■ Problem statement ■
The listing below should be printed exactly, every line of it. Skip the pictures.
Segment Start: Data to use
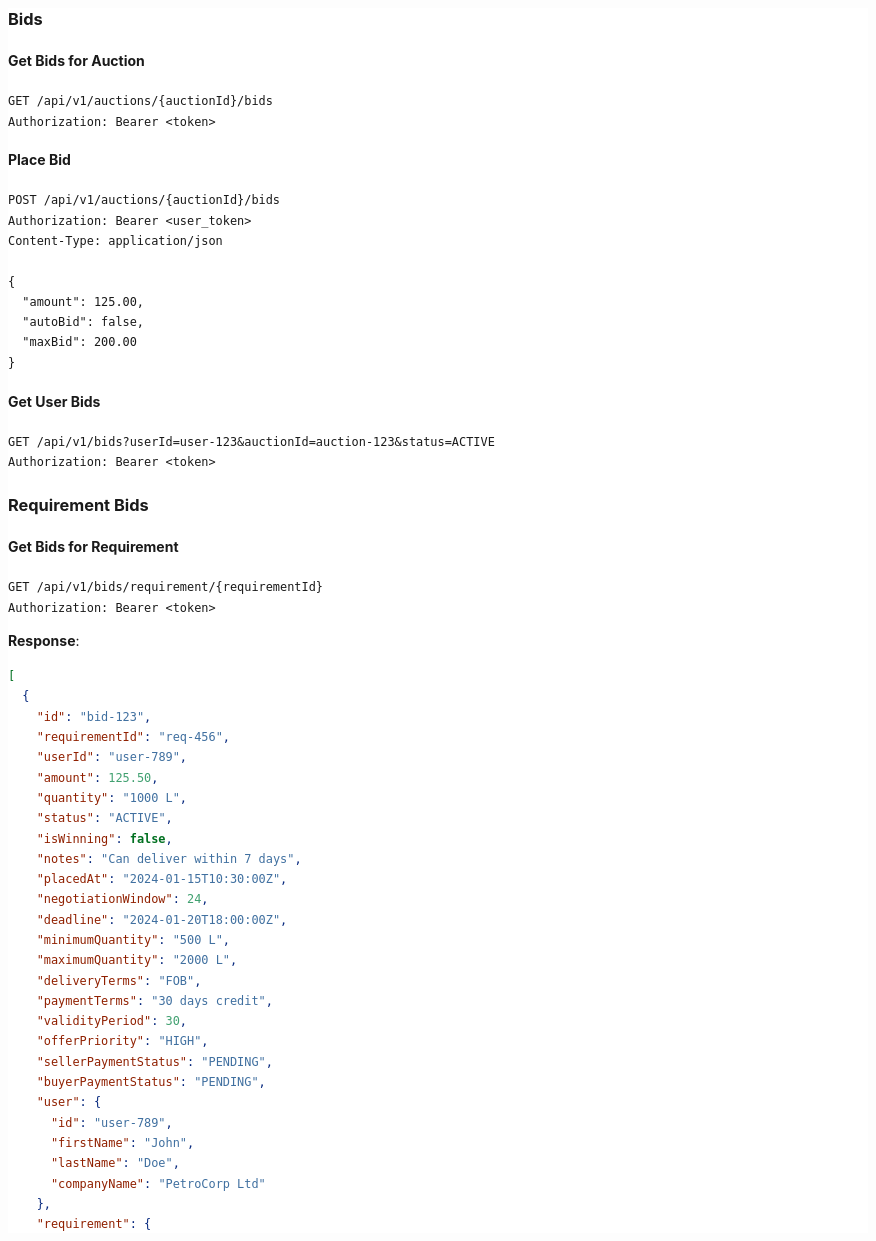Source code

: ### Bids

#### Get Bids for Auction
```http
GET /api/v1/auctions/{auctionId}/bids
Authorization: Bearer <token>
```

#### Place Bid
```http
POST /api/v1/auctions/{auctionId}/bids
Authorization: Bearer <user_token>
Content-Type: application/json

{
  "amount": 125.00,
  "autoBid": false,
  "maxBid": 200.00
}
```

#### Get User Bids
```http
GET /api/v1/bids?userId=user-123&auctionId=auction-123&status=ACTIVE
Authorization: Bearer <token>
```

### Requirement Bids

#### Get Bids for Requirement
```http
GET /api/v1/bids/requirement/{requirementId}
Authorization: Bearer <token>
```

**Response**:
```json
[
  {
    "id": "bid-123",
    "requirementId": "req-456",
    "userId": "user-789",
    "amount": 125.50,
    "quantity": "1000 L",
    "status": "ACTIVE",
    "isWinning": false,
    "notes": "Can deliver within 7 days",
    "placedAt": "2024-01-15T10:30:00Z",
    "negotiationWindow": 24,
    "deadline": "2024-01-20T18:00:00Z",
    "minimumQuantity": "500 L",
    "maximumQuantity": "2000 L",
    "deliveryTerms": "FOB",
    "paymentTerms": "30 days credit",
    "validityPeriod": 30,
    "offerPriority": "HIGH",
    "sellerPaymentStatus": "PENDING",
    "buyerPaymentStatus": "PENDING",
    "user": {
      "id": "user-789",
      "firstName": "John",
      "lastName": "Doe",
      "companyName": "PetroCorp Ltd"
    },
    "requirement": {
```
Segment End: Data to use
■ Your solution ■
Source code

: ### Bids

#### Get Bids for Auction
```http
GET /api/v1/auctions/{auctionId}/bids
Authorization: Bearer <token>
```

#### Place Bid
```http
POST /api/v1/auctions/{auctionId}/bids
Authorization: Bearer <user_token>
Content-Type: application/json

{
  "amount": 125.00,
  "autoBid": false,
  "maxBid": 200.00
}
```

#### Get User Bids
```http
GET /api/v1/bids?userId=user-123&auctionId=auction-123&status=ACTIVE
Authorization: Bearer <token>
```

### Requirement Bids

#### Get Bids for Requirement
```http
GET /api/v1/bids/requirement/{requirementId}
Authorization: Bearer <token>
```

**Response**:
```json
[
  {
    "id": "bid-123",
    "requirementId": "req-456",
    "userId": "user-789",
    "amount": 125.50,
    "quantity": "1000 L",
    "status": "ACTIVE",
    "isWinning": false,
    "notes": "Can deliver within 7 days",
    "placedAt": "2024-01-15T10:30:00Z",
    "negotiationWindow": 24,
    "deadline": "2024-01-20T18:00:00Z",
    "minimumQuantity": "500 L",
    "maximumQuantity": "2000 L",
    "deliveryTerms": "FOB",
    "paymentTerms": "30 days credit",
    "validityPeriod": 30,
    "offerPriority": "HIGH",
    "sellerPaymentStatus": "PENDING",
    "buyerPaymentStatus": "PENDING",
    "user": {
      "id": "user-789",
      "firstName": "John",
      "lastName": "Doe",
      "companyName": "PetroCorp Ltd"
    },
    "requirement": {
```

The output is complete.